GPU-accelerated Evolutionary Multiobjective Optimization Using Tensorized RVEA

TL;DR

TensorRVEA targets large-scale multiobjective optimization by leveraging GPU acceleration and full tensorization of data and operators. It transforms standard EMO components into tensor forms and implements a tensorized RVEA on EvoX, achieving up to thousands of times speedups. The approach is validated on large-scale numerical benchmarks (DTLZ) and applied to multiobjective neuroevolution in robotic control, showing superior speed and quality (HV, EU) compared to baselines. The work also demonstrates extensibility by swapping reproduction operators (GA, PSO, DE, CSO), indicating broad applicability to GPU-accelerated EMO workflows.

Abstract

Evolutionary multiobjective optimization has witnessed remarkable progress during the past decades. However, existing algorithms often encounter computational challenges in large-scale scenarios, primarily attributed to the absence of hardware acceleration.

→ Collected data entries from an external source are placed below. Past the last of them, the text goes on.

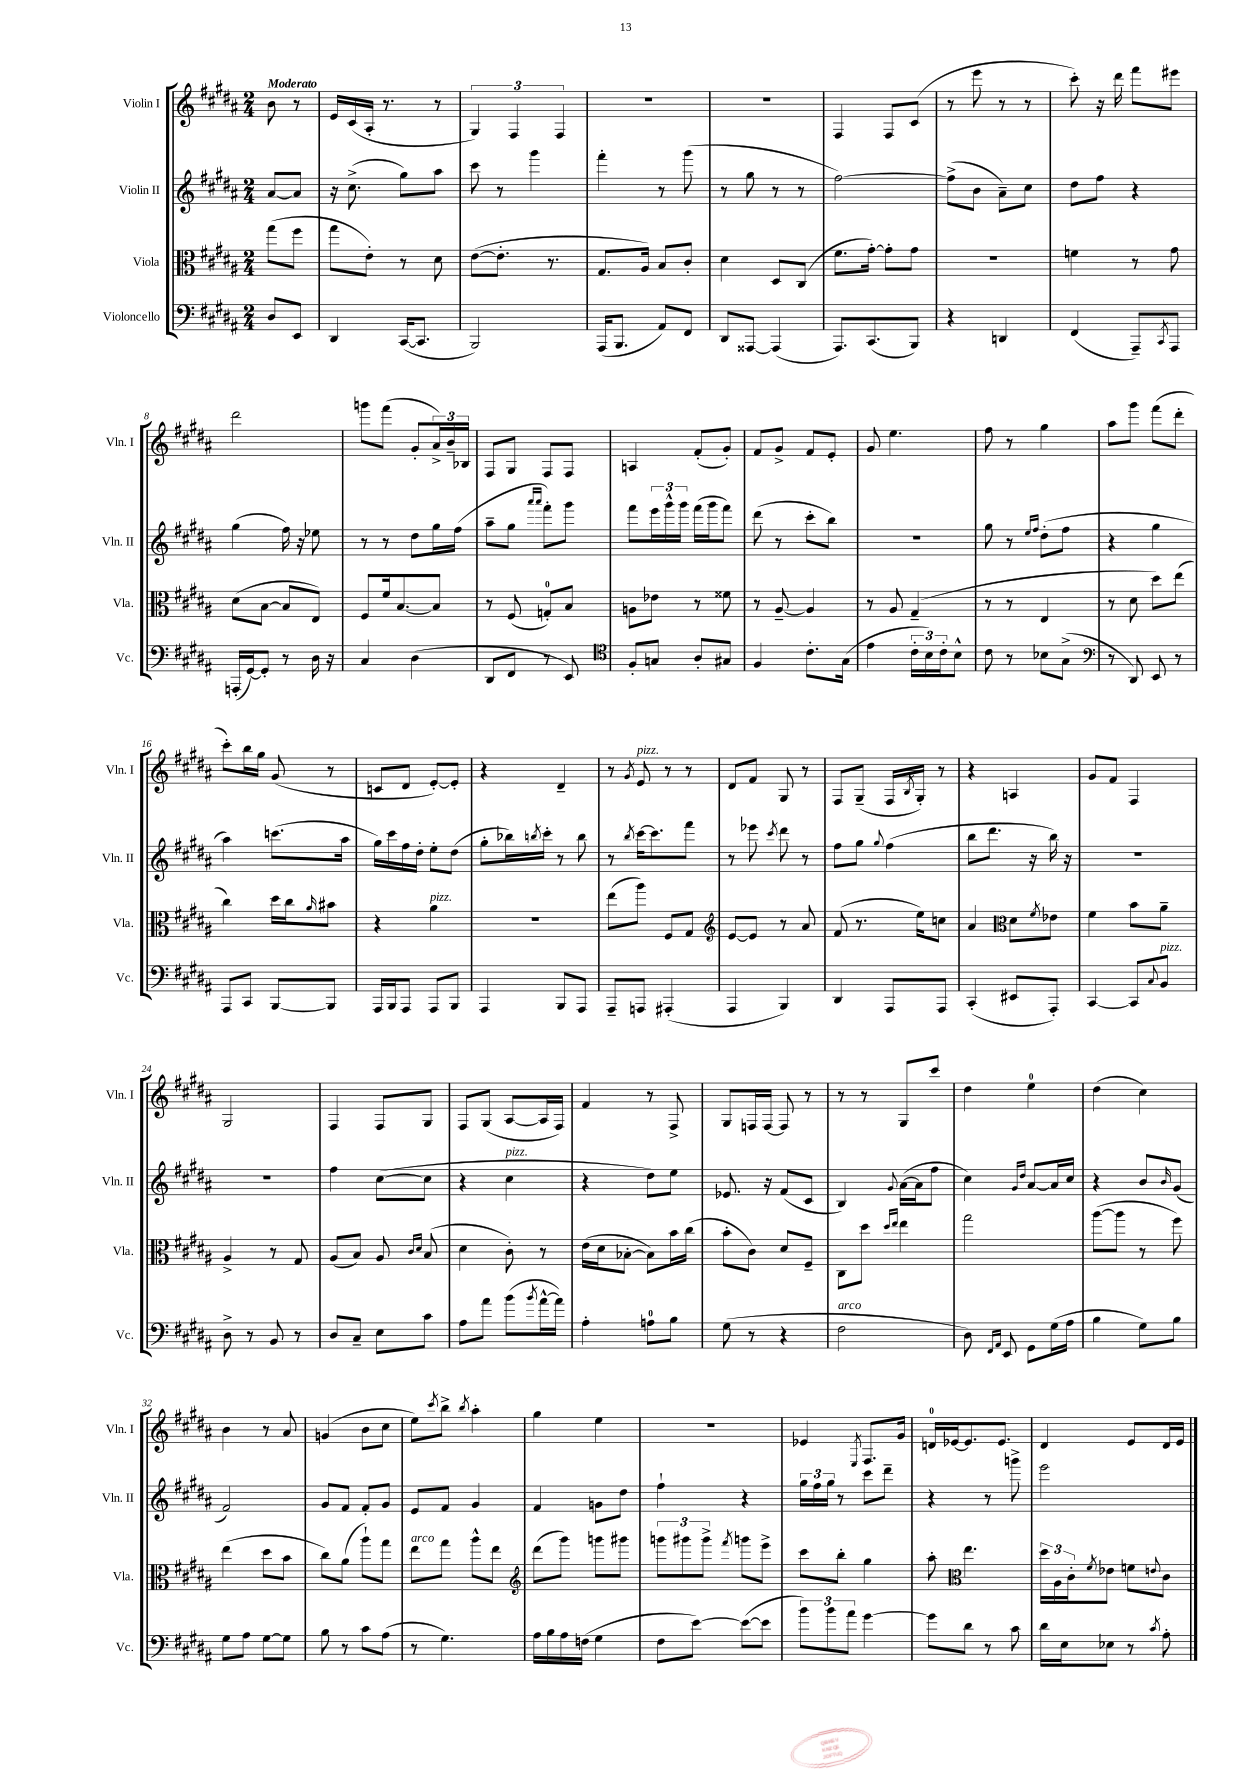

**kern	**kern	**kern	**kern
*part4	*part3	*part2	*part1
*staff4	*staff3	*staff2	*staff1
*I"Violoncello	*I"Viola	*I"Violin II	*I"Violin I
*I'Vc.	*I'Vla.	*I'Vln. II	*I'Vln. I
*clefF4	*clefC3	*clefG2	*clefG2
*k[f#c#g#d#a#]	*k[f#c#g#d#a#]	*k[f#c#g#d#a#]	*k[f#c#g#d#a#]
*M2/4	*M2/4	*M2/4	*M2/4
=	=	=	=
!	!	!	!LO:TX:a:B:t=Moderato
8D#/L	(8gg#\L	[8a#/L	8b\
8EE/J	8ff#\J	8a#/J]	8r
=1	=1	=1	=1
4DD#/	8gg#\L	16r	16e/LL
.	.	(8.cc#^\	(16c#/
.	8e'\J)	.	16A#'/JJ
.	.	.	8.r
([16CC#/KL	8r	8gg#\L)	.
8.CC#/J]	.	.	.
.	8d#\	8aa#\J	8r
=2	=2	=2	=2
2BBB/)	([8e\L	8ccc#\	6G#/)
.	8.e'\J]	8r	.
.	.	.	6F#/
.	.	4ggg#\	.
.	8.r	.	.
.	.	.	6F#/
=3	=3	=3	=3
(16AAA#/KL	8.G#/L	4fff#'\	2r
8.BBB/J	.	.	.
.	16A#/Jk)	.	.
8AA#/L)	8B/L	8r	.
8FF#/J	8c#'/J	(8ggg#\	.
=4	=4	=4	=4
8DD#/L	4d#\	8r	2r
[8AAA##X/J	.	8gg#\	.
(4AAA##/]	8D#/L	8r	.
.	(8C#/J	8r	.
=5	=5	=5	=5
8.AAA#/L)	8.f#\L	[2ff#\)	4F#/
(8.CC#/	[16g#'\Jk)	.	.
.	8g#'\L]	.	8F#/L
8BBB/J)	8g#\J	.	(8c#/J
=6	=6	=6	=6
4r	2r	(8ff#^\L]	8r
.	.	8b\J	8eee\
4DDn/	.	8a#~\L)	8r
.	.	8cc#\J	8r
=7	=7	=7	=7
(4FF#/	4fn\	8dd#\L	8ccc#'\)
.	.	8ff#\J	16r
.	.	.	16ddd#\
8AAA#~/L)	8r	4r	8fff#\L
8qCC#/	.	.	.
8AAA#/J	8g#\	.	8eee#X\J
!!LO:LB:g=z
=8	=8	=8	=8
(16AAAn'/LL	(8d#\L	(4gg#\	2ddd#\
[16GG#/J)	.	.	.
8GG#'/J]	[8B\J	.	.
8r	8B/L]	16ff#\)	.
.	.	16r	.
16D#\	8E/J)	8ee-X\	.
16r	.	.	.
=9	=9	=9	=9
4C#/	8F#/L	8r	8gggn\L
.	16f#/k	8r	(8fff#\J
.	[8.B/	.	.
(4D#\	.	8dd#\L	8g#'/L
.	8B/J]	16gg#\L	24a#^/L)
.	.	.	24b~/
.	.	(16ff#\JJ	.
.	.	.	24B-X/JJ
=10	=10	=10	=10
8DD#/L	8r	8aa#~\L	8F#/L
8FF#/J	(8F#/	8gg#\J	8G#/J
.	.	16qqaaa#/LL	.
.	.	16qqaaa#/JJ	.
8r	8Gn'/L)	8fff#'\L)	8F#/L
8EE/)	8B/J	8ggg#\J	8F#/J
=11	=11	=11	=11
*clefC4	*	*	*
8F#'/L	8An\L	8fff#\L	4An/
8Gn/J	8e-X\J	24eee\L	.
.	.	24ggg#^^\	.
.	.	24ggg#\JJ	.
8A#'/L	8r	(16fff#\LL	(8f#'/L
.	.	16ggg#\J	.
8G#X/J	8f##X\	8fff#\J)	8g#'/J)
=12	=12	=12	=12
4F#/	8r	(8ddd#\	8f#/L
.	[8A#~/	8r	8g#^/J
8.c#'\L	4A#/]	8ccc#'\L	8f#/L
.	.	8bb\J)	8e'/J
(16G#\Jk	.	.	.
=13	=13	=13	=13
4e\	8r	2r	8g#/
.	8A#/	.	4.ee\
24c#'\LL	(4G#~/	.	.
24B\)	.	.	.
24c#'\J	.	.	.
8B^^\J	.	.	.
=14	=14	=14	=14
8c#\	8r	8gg#\	8ff#\
8r	8r	8r	8r
.	.	16qqee/LL	.
.	.	16qqff#/JJ	.
8B-X\L	4E/	(8dd#'\L	4gg#\
(8G#^\J	.	8ff#\J	.
=15	=15	=15	=15
*clefF4	*	*	*
8r	8r	4r	8aa#\L
8DD#/)	8d#\	.	8ggg#\J
8EE/	8dd#\L)	4gg#\	(8fff#\L
8r	(8ee\J	.	8ddd#'\J
!!LO:LB:g=z
=16	=16	=16	=16
8AAA#/L	4cc#\)	4aa#\)	8ccc#'\L)
8CC#/J	.	.	16bb\L
.	.	.	16gg#\JJ
[8BBB/L	16dd#\LL	(8.cccn\L	(8g#/
.	16cc#\J	.	.
.	16qqa#/	.	.
8BBB/J]	8b#X\J	.	8r
.	.	16aa#\Jk	.
=17	=17	=17	=17
16AAA#/LL	4r	16gg#\LL)	8cn/L
16BBB/J	.	16ccc#\	.
8AAA#/J	.	16ff#\	8d#/J
.	.	16dd#'\JJ	.
!	!LO:TX:a:i:t=pizz.	!	!
8AAA#/L	4a#\	8ee'\L	[8e'/L)
8BBB/J	.	(8dd#\J	8e'/J]
=18	=18	=18	=18
4AAA#/	2r	8gg#'\L	4r
.	.	16bb-X\L)	.
.	.	8qbbn/	.
.	.	16ccc#'\JJ	.
8BBB/L	.	8r	4d#~/
8AAA#/J	.	8bb\	.
=19	=19	=19	=19
8AAA#~/L	(8ee\L	8r	8r
.	.	8qbb/	8qg#/
!	!	!	!LO:TX:a:i:t=pizz.
8AAAn/J	8aa#\J)	[16ccc#\KL	8e/
.	.	8.ccc#\]	.
(4AAA#X'/	8F#/L	.	8r
.	8G#/J	8fff#\J	8r
=20	=20	=20	=20
*	*clefG2	*	*
4AAA#/	[8e/L	8r	8d#/L
.	8e/J]	8eee-X\	8f#/J
.	.	8qccc#/	.
4BBB/)	8r	8ddd#\	8G#/
.	8a#/	8r	8r
=21	=21	=21	=21
4DD#/	(8f#/	8ff#\L	8F#/L
.	8.r	8gg#\J	(8G#~/J
.	.	8qqgg#/	.
8AAA#/L	.	(4ff#\	16F#/LL
.	.	.	8qB/
.	16ee\KL)	.	16G#'/JJ)
8AAA#/J	8ccn\J	.	8r
=22	=22	=22	=22
(4CC#'/	4a#/	8bb\L	4r
.	.	8.ddd#\J	.
*	*clefC3	*	*
8EE#X/L	8d#\L	.	4An/
.	.	16r	.
.	8qf#/	.	.
8AAA#'/J)	8e-X\J	16bb\)	.
.	.	16r	.
=23	=23	=23	=23
[4CC#/	4f#\	2r	8g#/L
.	.	.	8f#/J
8CC#/L]	8b\L	.	4F#/
8qqC#/	.	.	.
!LO:TX:a:i:t=pizz.	!	!	!
8BB/J	8a#~\J	.	.
!!LO:LB:g=z
=24	=24	=24	=24
8D#^\	4A#^/	2r	2G#/
8r	.	.	.
8BB/	8r	.	.
8r	8G#/	.	.
=25	=25	=25	=25
8D#/L	(8A#/L	4ff#\	4F#/
8C#~/J	8B/J)	.	.
8E\L	8A#/	([8cc#\L	8F#/L
.	16qqc#/LL	.	.
.	16qqd#/JJ	.	.
8c#\J	(8B/	8cc#\J]	8G#/J
=26	=26	=26	=26
8A#\L	4d#\	4r	8F#/L
8a#\J	.	.	(8G#/J
!	!	!LO:TX:a:i:t=pizz.	!
(8b\L	8c#'\)	4cc#\	[8A#/L
8qb/	.	.	.
[16a#^^\L	8r	.	16A#/L]
16a#\JJ])	.	.	16F#/JJ)
=27	=27	=27	=27
4A#'\	(16e\LL	4r	4f#/
.	16d#\J	.	.
.	[8B-X'\J	.	.
8An\L	8B-\L])	8dd#\L)	8r
8B\J	16b\L	8ee\J	8F#^/
.	(16cc#\JJ	.	.
=28	=28	=28	=28
(8G#\	8b'\L	8.e-X/	8G#/L
8r	8c#\J)	.	16Fn/L
.	.	16r	[16F/JJ
4r	8d#/L	(8f#/L	8F/]
.	8F#~/J	8c#/J	8r
=29	=29	=29	=29
!LO:TX:a:i:t=arco	!	!	!
2F#\	8C#\L	4B/)	8r
.	8dd#\J	.	8r
.	16qqdd#/LL	.	.
.	16qqee/JJ	8qqg#/	.
.	4ee\	([16a#\LL	8G#/L
.	.	16a#\J]	.
.	.	8ff#\J	8ccc#/J
=30	=30	=30	=30
8D#\)	2gg#\	4cc#\)	4dd#\
16qqFF#/LL	.	.	.
16qqAA#/JJ	.	.	.
8EE/	.	.	.
.	.	16qqg#/LL	.
.	.	16qqdd#/JJ	.
8GG#\L	.	[8a#/L	4ee\
(16G#\L	.	16a#/L]	.
16A#\JJ	.	16cc#/JJ	.
=31	=31	=31	=31
4B\	([8aa#\L	4r	(4dd#\
.	8aa#\J]	.	.
8G#\L)	8r	8b/L	4cc#\)
.	.	16qqb/	.
8B\J	8ff#\)	(8g#/J	.
!!LO:LB:g=z
=32	=32	=32	=32
8G#\L	(4ee\	2f#/)	4b\
8A#\J	.	.	.
[8G#\L	8dd#\L	.	8r
8G#\J]	8b\J	.	8a#/
=33	=33	=33	=33
8B\	8cc#\L)	8g#/L	(4gn/
8r	(8a#\J	8f#/J	.
8c#\L	8aa#`\L)	8f#'/L	8b\L
(8A#\J	8gg#\J	8g#/J	8cc#\J
=34	=34	=34	=34
!	!LO:TX:a:i:t=arco	!	!
8r	8ee\L	8e/L	8ee\L)
.	.	.	8qccc#/
4.G#\)	8gg#\J	8f#/J	8bb^\J
.	.	.	8qbb/
.	8aa#^^\L	4g#/	4aa#'\
.	8ee\J	.	.
=35	=35	=35	=35
*	*clefG2	*	*
16A#\LL	(8ddd#\L	4f#/	4gg#\
16B\	.	.	.
16A#\	8ggg#\J)	.	.
(16Fn\JJ	.	.	.
4G#\	8gggn\L	8gn\L	4ee\
.	8ggg#X\J	8dd#\J	.
=36	=36	=36	=36
8F#\L	12gggn\L	4ff#`\	2r
.	12ggg#X\	.	.
[8e\J)	.	.	.
.	12ggg#^\J	.	.
.	8qfff#/	.	.
(8e\L_	8gggn\L	4r	.
8e\J]	8eee^\J	.	.
=37	=37	=37	=37
12b\L)	8ccc#\L	24gg#\LL	4e-X/
.	.	24ff#\	.
12b\	.	24gg#\JJ	.
.	8bb'\J	8r	.
12a#\J	.	.	.
.	.	.	8qE/
[4g#\	4gg#\	8ccc#\L	8.F#/L
.	.	8ddd#~\J	.
.	.	.	16g#/Jk
=38	=38	=38	=38
8g#\L]	8aa#'\	4r	16dn/LL
.	.	.	[16e-X/J
*	*clefC3	*	*
8d#\J	4.ee\	.	8.e-/]
8r	.	8r	.
.	.	.	8.e-/J
8c#\	.	8gggn^\	.
=39	=39	=39	=39
16d#\LL	24dd#\LL	2eee\	4d#/
.	24A#\	.	.
16E\J	.	.	.
.	24c#'\J	.	.
.	8qf#/	.	.
8E-X\J	8e-X\J	.	.
8r	8fn\L	.	8e/L
8qc#/	8qqen/	.	.
8A#'\	8c#\J	.	16d#/L
.	.	.	16e/JJ
==	==	==	==
*-	*-	*-	*-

In response, we introduce a Tensorized Reference Vector Guided Evolutionary Algorithm (TensorRVEA) for harnessing the advancements of GPU acceleration. In TensorRVEA, the key data structures and operators are fully transformed into tensor forms for leveraging GPU-based parallel computing. In numerical benchmark tests involving large-scale populations and problem dimensions, TensorRVEA consistently demonstrates high computational performance, achieving up to over 1000$\times$ speedups. Then, we applied TensorRVEA to the domain of multiobjective neuroevolution for addressing complex challenges in robotic control tasks. Furthermore, we assessed TensorRVEA's extensibility by altering several tensorized reproduction operators. Experimental results demonstrate promising scalability and robustness of TensorRVEA. Source codes are available at \url{https://github.com/EMI-Group/tensorrvea}.

Figures (9)

• Figure 1: Illustration of reference vector guided selection in RVEA. The population is partitioned into subpopulations by associating each with a reference vector, according to the angle-penalized distance (APD) metric.
• Figure 2: Example of objective space partitioning and APD calculation for $n=6$, $r=3$. Left: objective space partitioning. Right: APD calculation.
• Figure 3: Performance comparison on CPU and GPU platforms when scaling the population size on DTLZ1 problem. Results highlight the significant speedup achieved by using GPU over CPU, with TensorRVEA on GPU showing a remarkable 1528.0$\times$ speedup at the largest population size examined.
• Figure 4: Performance comparison on CPU and GPU platforms when scaling the problem dimension on DTLZ1 problem. Results highlight the significant speedup achieved by using GPU over CPU, with TensorRVEA on GPU showing a remarkable 1042.0$\times$ speedup at the largest problem dimension examined.
• Figure 5: Comparison of mean IGD values and 95% confidence intervals for TensorRVEA and RVEA on DTLZ1-DTLZ4 problems.